A solution's modularity can be gauged by how easy it is to implement in an existing application and, once implemented, how easy it is to remove it or substitute another solution. The easier these things are, the more modular the solution. Modularity provides flexibility, which allows unexpected issues to be addressed quickly and easily. JDBC-compliant solutions are inherently modular because of the modularity of JDBC. Solutions that are not JDBC-compliant or that present abstraction layers on top of JDBC tend to be less modular since the application code is coupled with the solution. A solution's modularity also depends on how you implement it in your application.
While modularity is desirable, other factors may be more important - for instance, using an application generator or persistence framework to implement object persistence.
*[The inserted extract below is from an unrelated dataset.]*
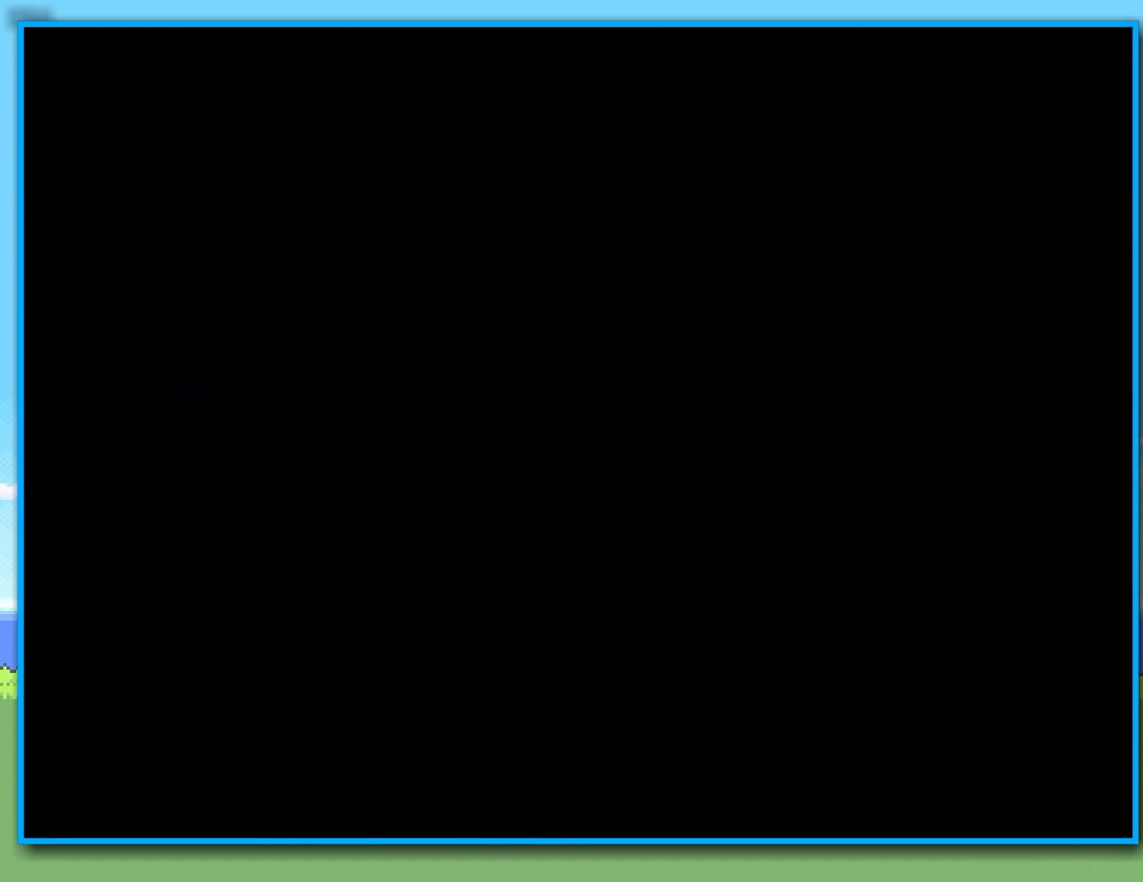
{"buttons": ["Y"], "left_stick": "center", "right_stick": "center", "events": [[300, "left_stick", "right"], [367, "left_stick", "center"]]}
The solution may not be modular since the application is tightly coupled to the solution, but the productivity benefits may outweigh the potential drawbacks.
When selecting a solution, be alert for limitations that have implications for the application. Many Java database solutions suitable for stand-alone use are relatively new and not fully implemented. If limitations are found, there may be upgrade paths that provide relief. A JDBC-compliant solution, for example, lets you easily change the database solution to address limitations.
The database implementation may have limitations such as missing data types, inadequate indexing capabilities, partial SQL implementation or lack of tools. Any solution worth considering probably provides enough database functionality for most applications, but look more closely if there are special requirements. Also, look for performance limitations. Factors like application architecture, multiuser implementation and JDBC driver type all affect performance. Often performance limitations aren't evident until you subject the application to real operating conditions.
Significant Value Added
Some solutions provide significant value added for both the developer and the end user. Features like error recovery, object orientation, replication, tools, code generators and even report writers are examples of added value that come with some solutions. Since many solutions are relatively new, you should ensure that important features and additions work as advertised. The portability of add-ons and tools may also be an issue.
Look beyond the solution vendor for other sources of added value. Standard databases often have value added from existing tools and support for the format. JDBC-compliant solutions allow use of generic JDBC-based tools.
Moving to Distributed Deployment
The application may be stand-alone now, but it might not always be so. It's worth considering how easy it is to migrate a solution to distributed deployment. Some solutions easily scale from one tier to three or more with little if any change to the application. Others may provide a migration path through a related set of products. Some solutions aren't easy to migrate beyond a one- or two-tier architecture. JDBC-compliant solutions can support multiple tiers by employing a Type 3 driver to communicate with a middle tier.
To develop and support any database application, you need administration tools to create, modify, delete, query and otherwise maintain the database. The quality of these tools will affect your development and maintenance efforts. The database format (standard or proprietary) and JDBC compliance largely determine the choice of tools.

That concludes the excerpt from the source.